Serialized Processing

It is important to note that the VoltDB architecture is optimized for total throughput. Each transaction runs uninterrupted in its own thread, minimizing the individual latency per transaction (the time from when the transaction begins until processing ends). This also eliminates the overhead needed for locking, latching, and other administrative tasks, reducing the amount of time requests sit in the queue waiting to be executed. The result is that for a suitably partitioned schema, the number of transactions that can be completed in a second (i.e. throughput) is orders of magnitude higher than traditional databases.

1.3.3. Partitioned vs. Replicated Tables

Tables are partitioned in VoltDB based on a column that you, the developer or designer, specify. When you choose partitioning columns that match the way the data is accessed by the stored procedures, it optimizes execution at runtime.

To further optimize performance, VoltDB allows certain database tables to be replicated to all partitions of the cluster. For small tables that are largely read-only, this allows stored procedures to create joins between this table and another larger table while remaining a single-partitioned transaction. For example, a retail merchandising database that uses product codes as the primary key may have one table that simply correlates the product code with the product's category and full name, Since this table is relatively small and does not change frequently (unlike inventory and orders) it can be replicated to all partitions. This way stored procedures can retrieve and return user-friendly product information when searching by product code without impacting the performance of order and inventory updates and searches.

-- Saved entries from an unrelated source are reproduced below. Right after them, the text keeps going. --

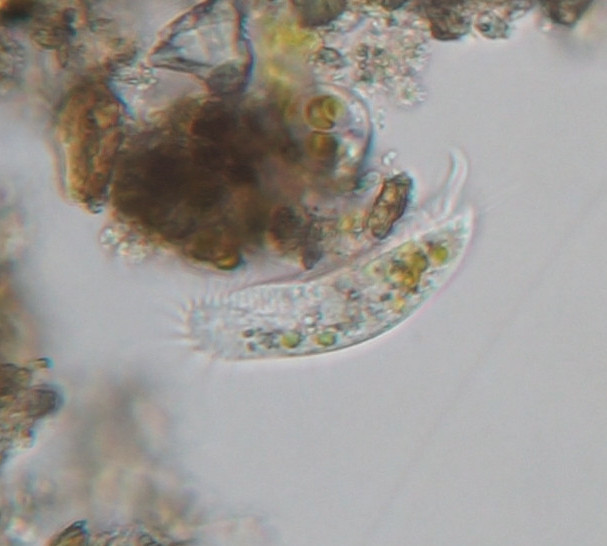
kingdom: Chromista
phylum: Ciliophora
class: Hypotrichea
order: Oxytrichida
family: Oxytrichidae
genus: Tachysoma
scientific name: Tachysoma pellionellum
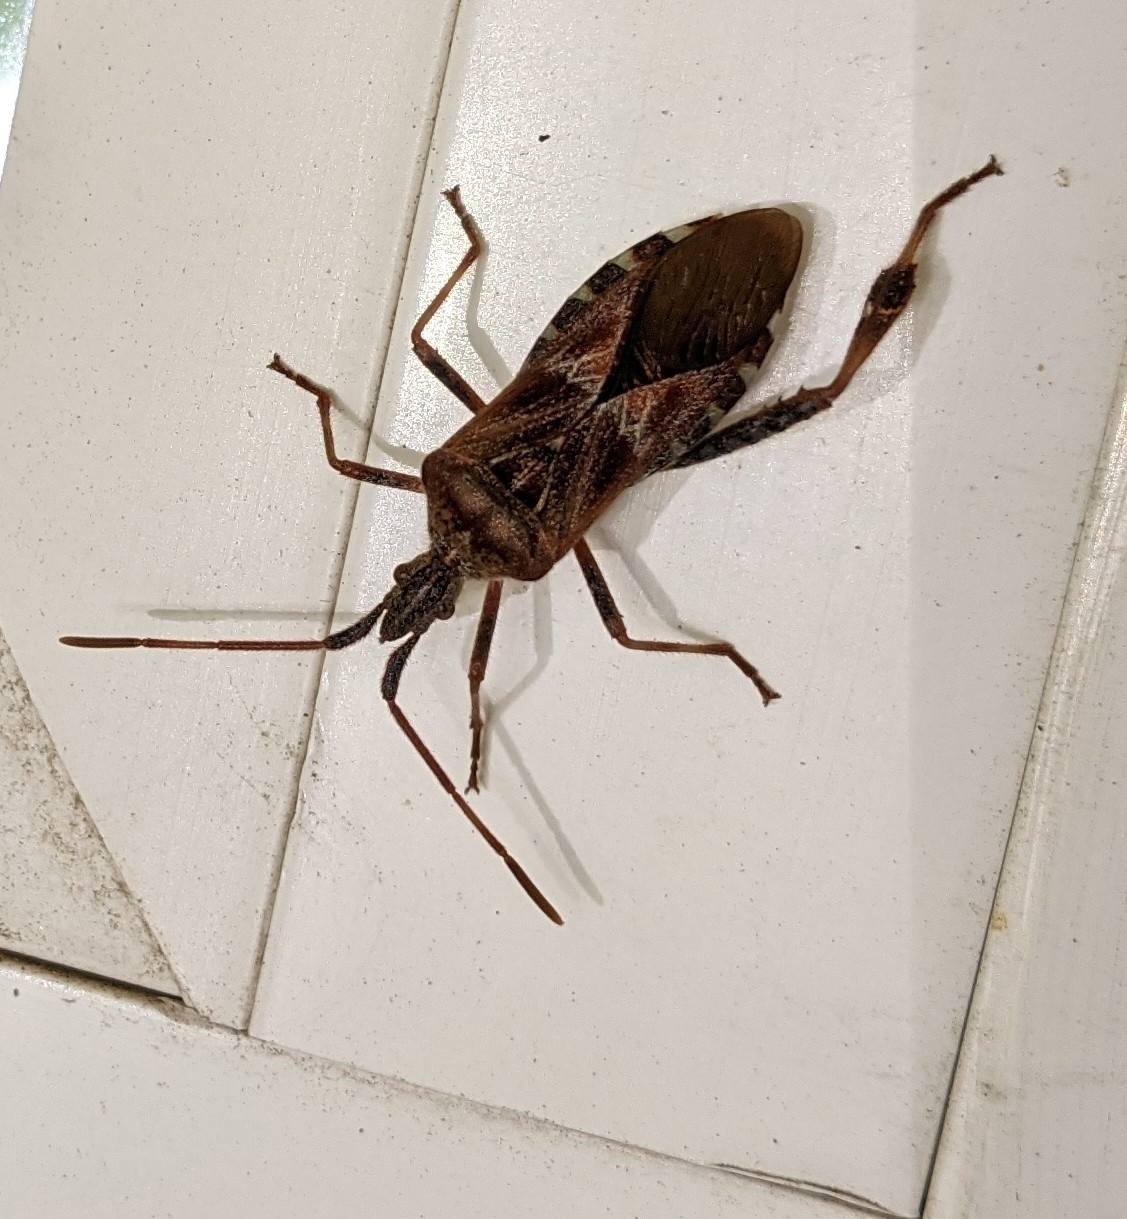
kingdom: Animalia
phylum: Arthropoda
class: Insecta
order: Hemiptera
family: Coreidae
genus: Leptoglossus
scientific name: Leptoglossus occidentalis
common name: Western conifer-seed bug
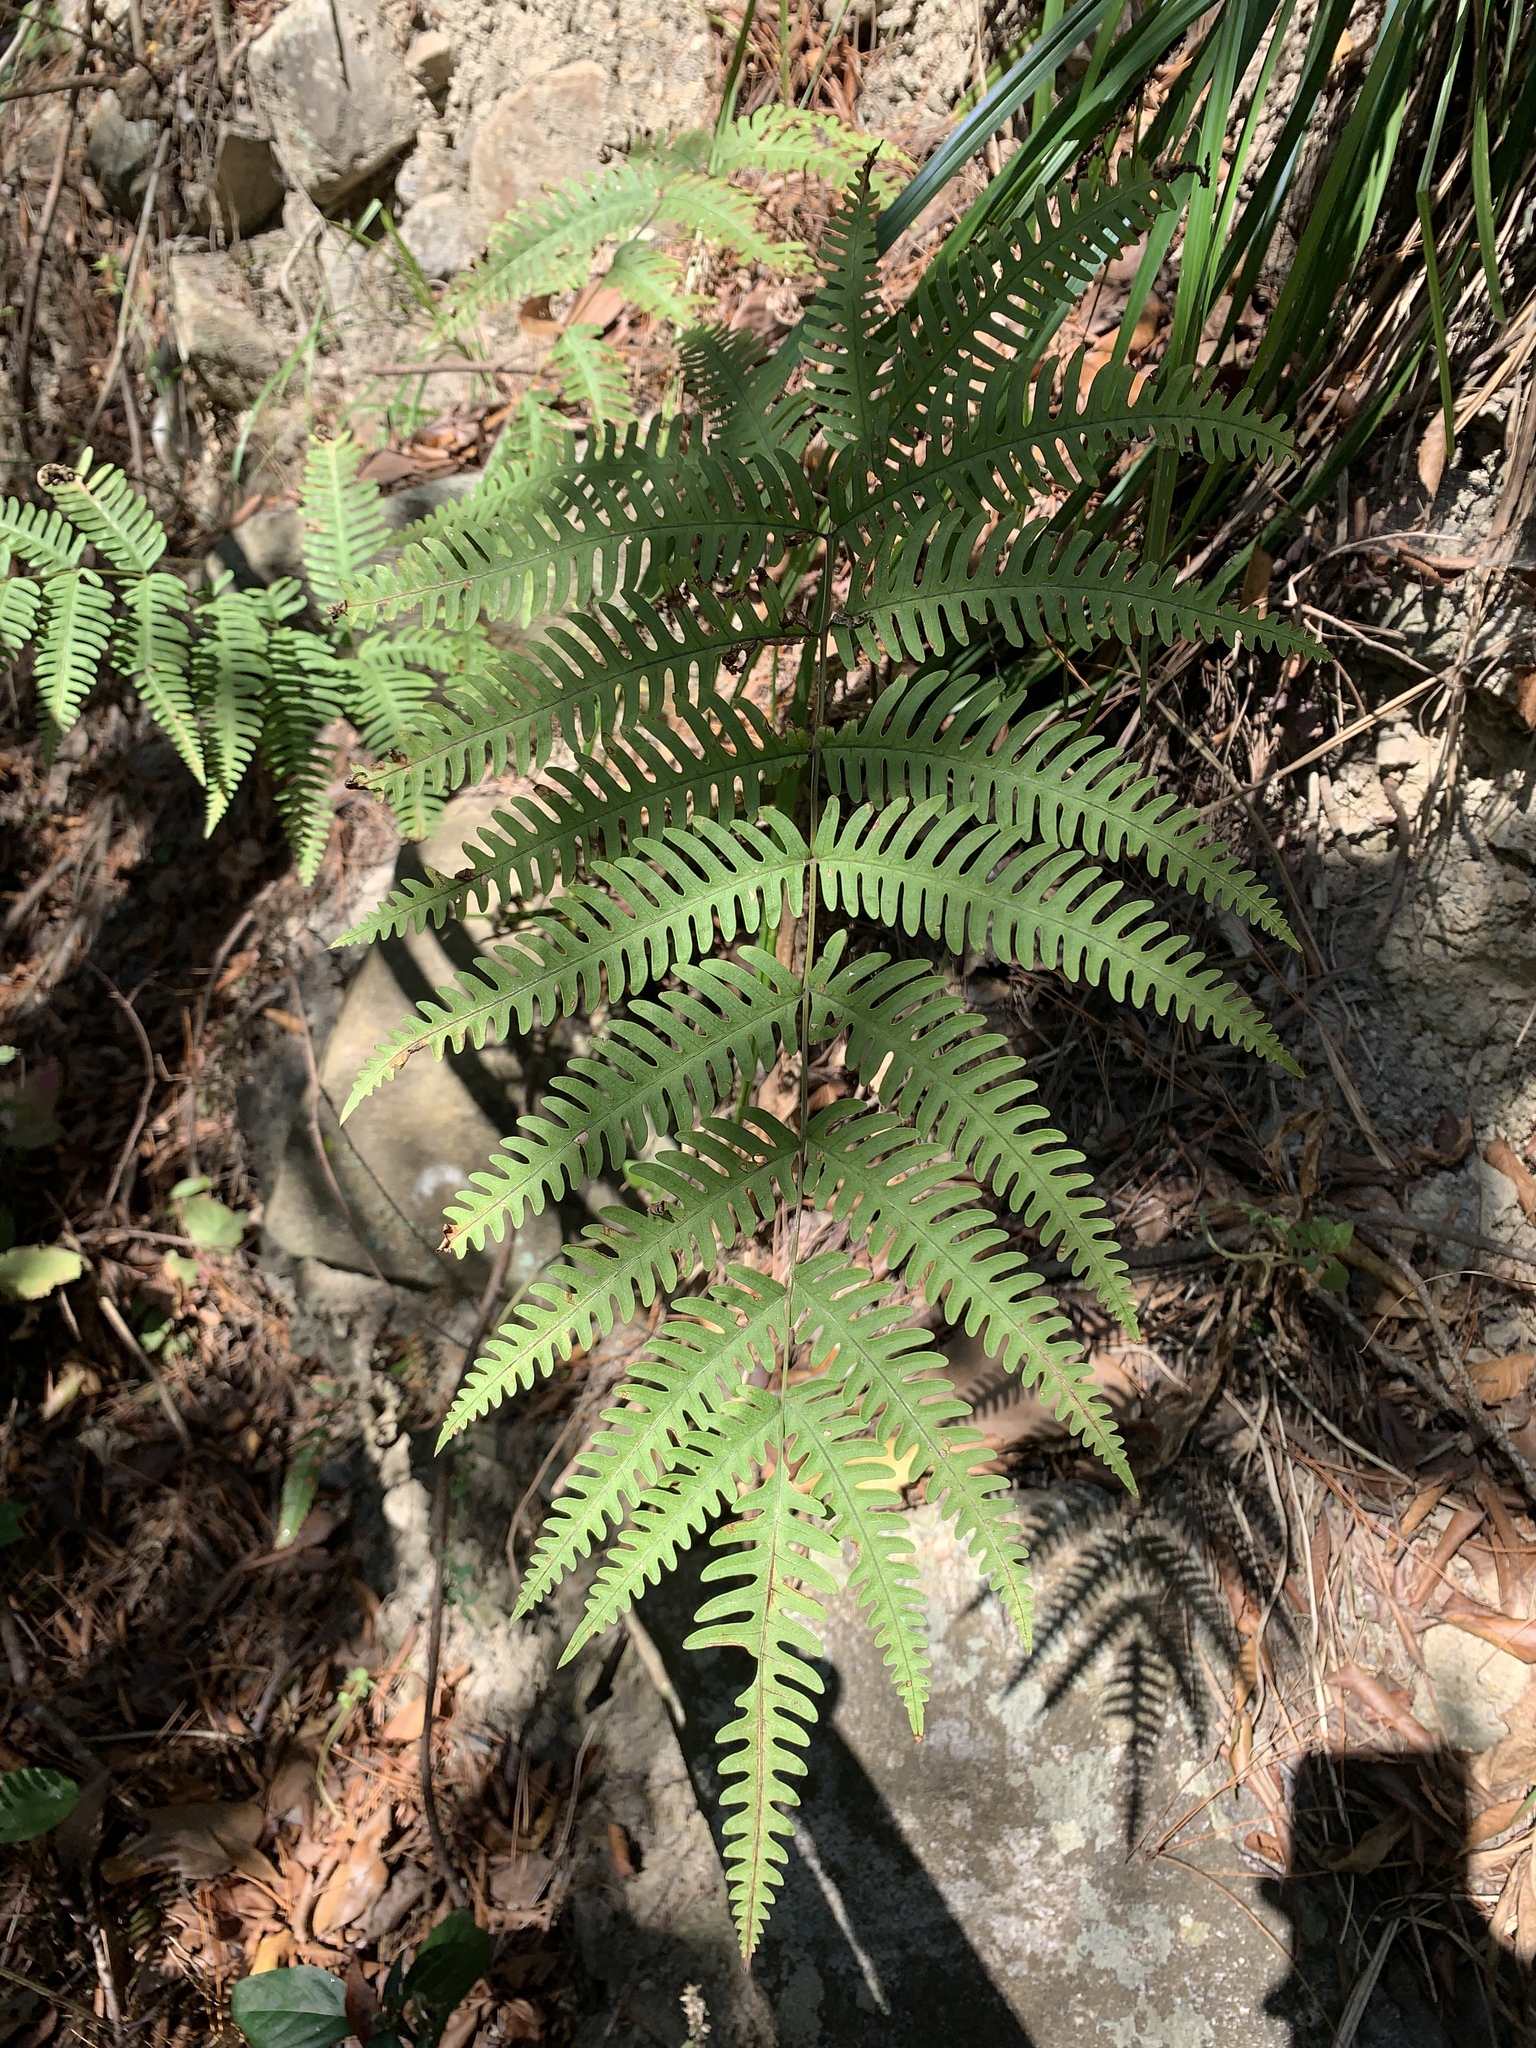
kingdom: Plantae
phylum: Tracheophyta
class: Polypodiopsida
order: Polypodiales
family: Pteridaceae
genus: Pteris
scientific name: Pteris biaurita
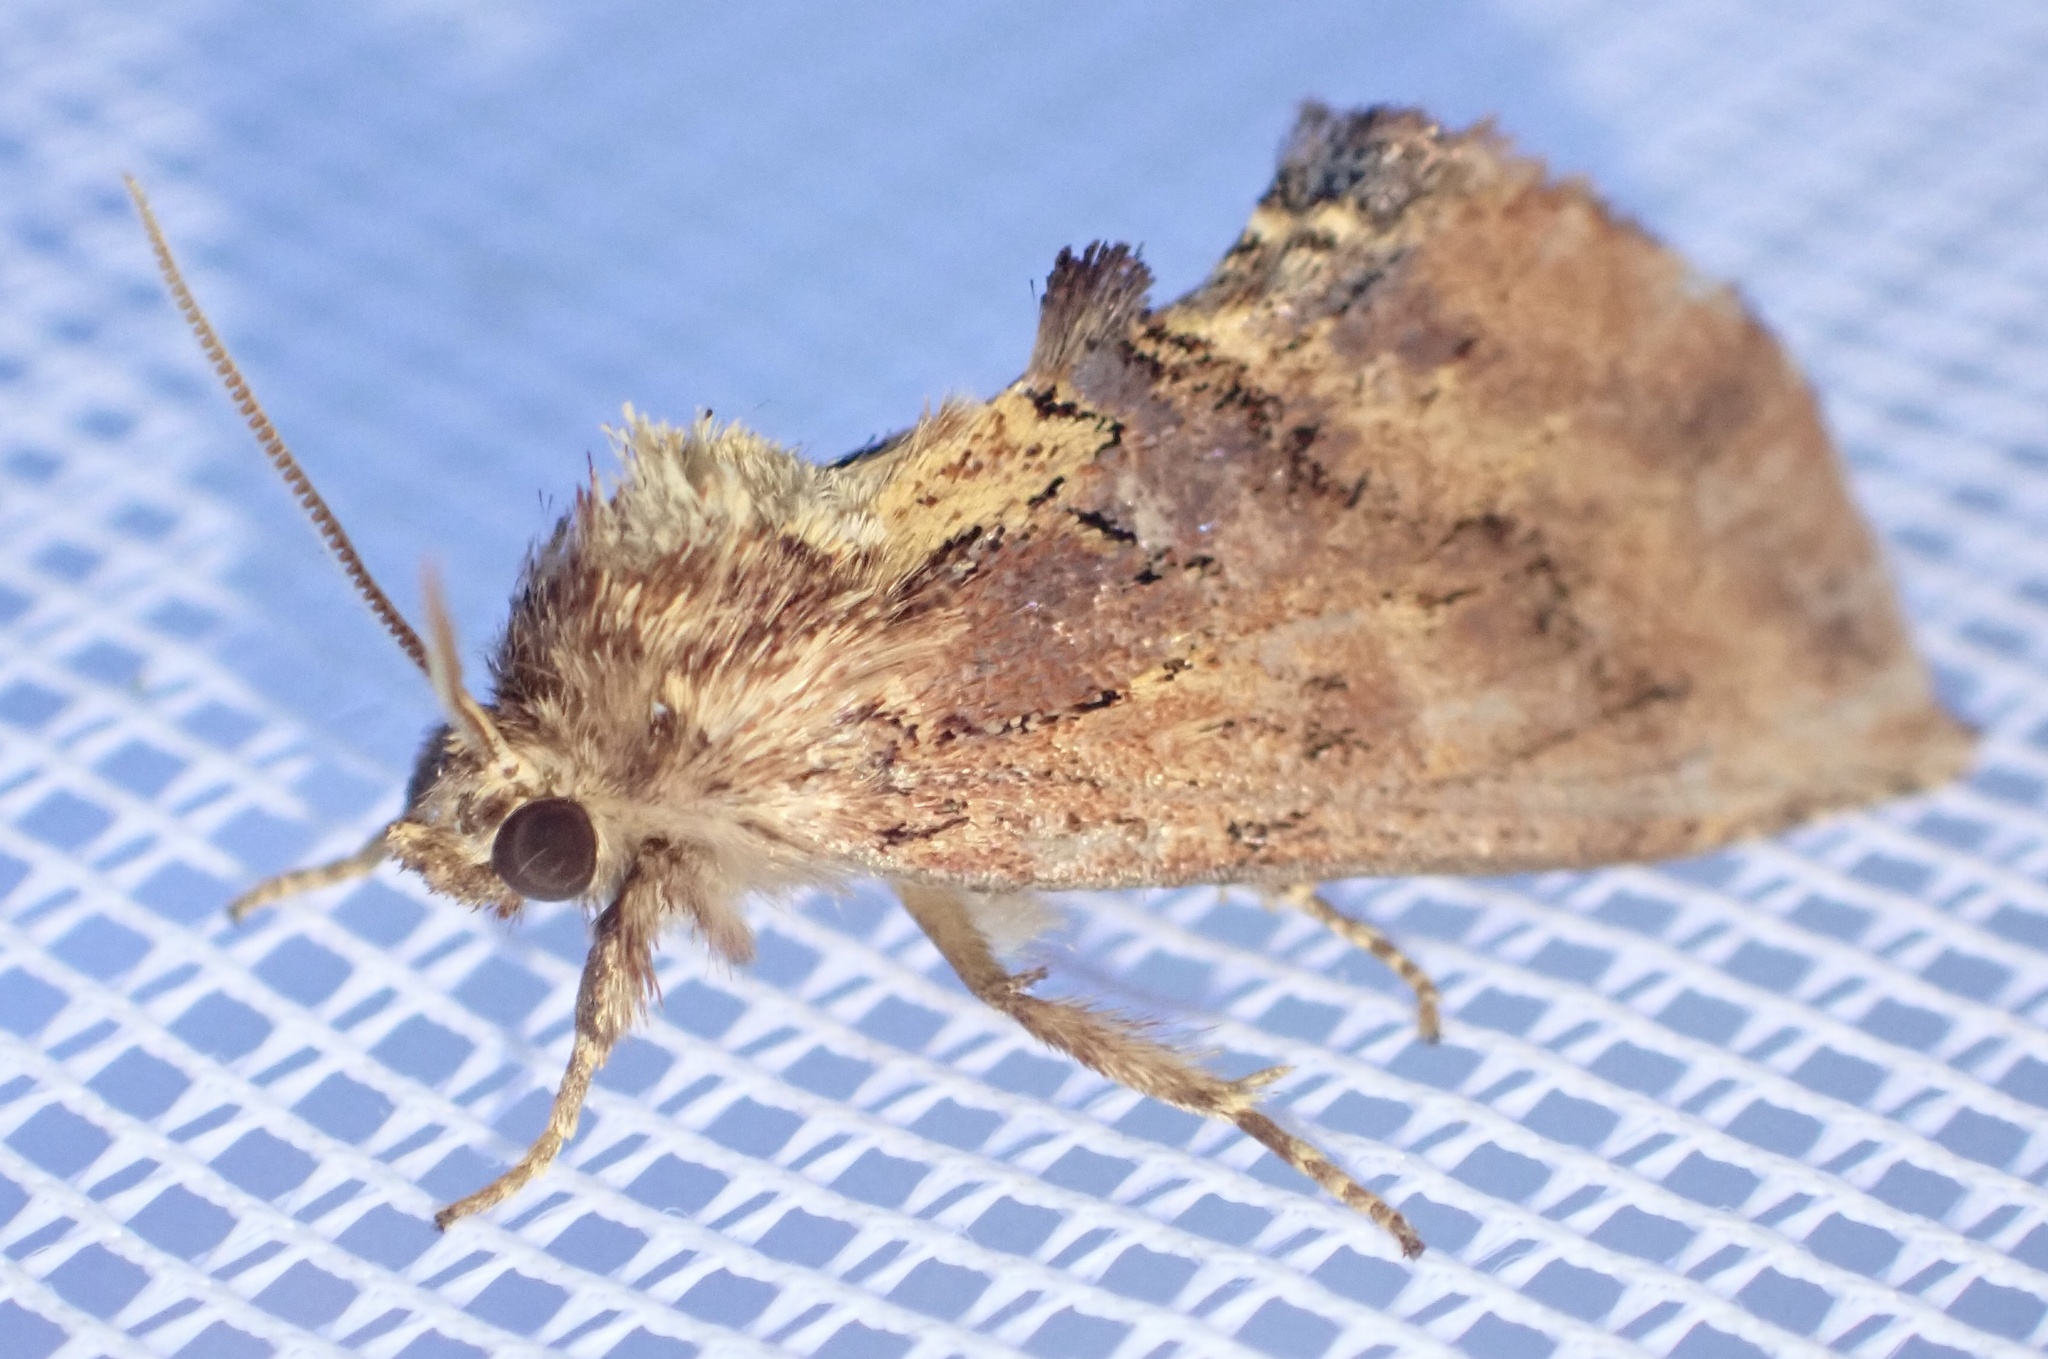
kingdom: Animalia
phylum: Arthropoda
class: Insecta
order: Lepidoptera
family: Notodontidae
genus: Ptilodon
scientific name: Ptilodon capucina
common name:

Figure 1.3. Replicating Tables

Replicating Tables

1.3.4. Ease of Scaling to Meet Application Needs

The VoltDB architecture is designed to simplify the process of scaling the database to meet the changing needs of your application. Increasing the number of nodes in a VoltDB cluster both increases throughput (by increasing the number of simultaneous queues in operation) and increases the data capacity (by increasing the number of partitions used for each table).

Scaling up a VoltDB database is a simple process that doesn't require any changes to the database schema or application code. You can either:

  • Save the database (using a snapshot), then restart the database specifying the new number of nodes for the resized cluster and using restore to reload the schema and data.

  • Add nodes "on the fly" while the database is running.